(Source data)
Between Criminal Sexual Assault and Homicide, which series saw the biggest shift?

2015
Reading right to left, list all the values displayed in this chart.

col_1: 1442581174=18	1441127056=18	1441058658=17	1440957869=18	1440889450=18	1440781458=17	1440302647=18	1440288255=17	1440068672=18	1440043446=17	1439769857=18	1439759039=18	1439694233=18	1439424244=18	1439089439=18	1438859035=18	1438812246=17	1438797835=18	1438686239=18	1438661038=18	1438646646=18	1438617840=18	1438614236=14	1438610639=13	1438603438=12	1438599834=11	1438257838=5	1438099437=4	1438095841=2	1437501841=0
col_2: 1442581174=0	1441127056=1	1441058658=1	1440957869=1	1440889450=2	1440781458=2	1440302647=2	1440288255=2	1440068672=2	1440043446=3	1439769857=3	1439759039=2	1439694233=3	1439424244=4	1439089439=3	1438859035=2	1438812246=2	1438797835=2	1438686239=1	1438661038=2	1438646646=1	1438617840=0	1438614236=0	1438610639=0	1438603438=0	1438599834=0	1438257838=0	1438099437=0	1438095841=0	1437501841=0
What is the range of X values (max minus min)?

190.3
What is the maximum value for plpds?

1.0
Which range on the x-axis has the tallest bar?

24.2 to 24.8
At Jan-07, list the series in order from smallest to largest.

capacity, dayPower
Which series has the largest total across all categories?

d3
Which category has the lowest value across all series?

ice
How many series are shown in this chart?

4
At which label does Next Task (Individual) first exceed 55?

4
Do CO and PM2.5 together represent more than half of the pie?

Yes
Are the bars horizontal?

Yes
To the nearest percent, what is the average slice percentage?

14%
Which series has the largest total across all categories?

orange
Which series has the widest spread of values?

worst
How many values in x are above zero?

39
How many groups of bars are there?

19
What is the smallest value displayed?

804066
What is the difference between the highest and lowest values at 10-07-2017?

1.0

TASK TO CARRY OUT
Copy every line above word for word, keeping the same order and leaving nothing out.

REPLY
Between Criminal Sexual Assault and Homicide, which series saw the biggest shift?

2015
Reading right to left, list all the values displayed in this chart.

col_1: 1442581174=18	1441127056=18	1441058658=17	1440957869=18	1440889450=18	1440781458=17	1440302647=18	1440288255=17	1440068672=18	1440043446=17	1439769857=18	1439759039=18	1439694233=18	1439424244=18	1439089439=18	1438859035=18	1438812246=17	1438797835=18	1438686239=18	1438661038=18	1438646646=18	1438617840=18	1438614236=14	1438610639=13	1438603438=12	1438599834=11	1438257838=5	1438099437=4	1438095841=2	1437501841=0
col_2: 1442581174=0	1441127056=1	1441058658=1	1440957869=1	1440889450=2	1440781458=2	1440302647=2	1440288255=2	1440068672=2	1440043446=3	1439769857=3	1439759039=2	1439694233=3	1439424244=4	1439089439=3	1438859035=2	1438812246=2	1438797835=2	1438686239=1	1438661038=2	1438646646=1	1438617840=0	1438614236=0	1438610639=0	1438603438=0	1438599834=0	1438257838=0	1438099437=0	1438095841=0	1437501841=0
What is the range of X values (max minus min)?

190.3
What is the maximum value for plpds?

1.0
Which range on the x-axis has the tallest bar?

24.2 to 24.8
At Jan-07, list the series in order from smallest to largest.

capacity, dayPower
Which series has the largest total across all categories?

d3
Which category has the lowest value across all series?

ice
How many series are shown in this chart?

4
At which label does Next Task (Individual) first exceed 55?

4
Do CO and PM2.5 together represent more than half of the pie?

Yes
Are the bars horizontal?

Yes
To the nearest percent, what is the average slice percentage?

14%
Which series has the largest total across all categories?

orange
Which series has the widest spread of values?

worst
How many values in x are above zero?

39
How many groups of bars are there?

19
What is the smallest value displayed?

804066
What is the difference between the highest and lowest values at 10-07-2017?

1.0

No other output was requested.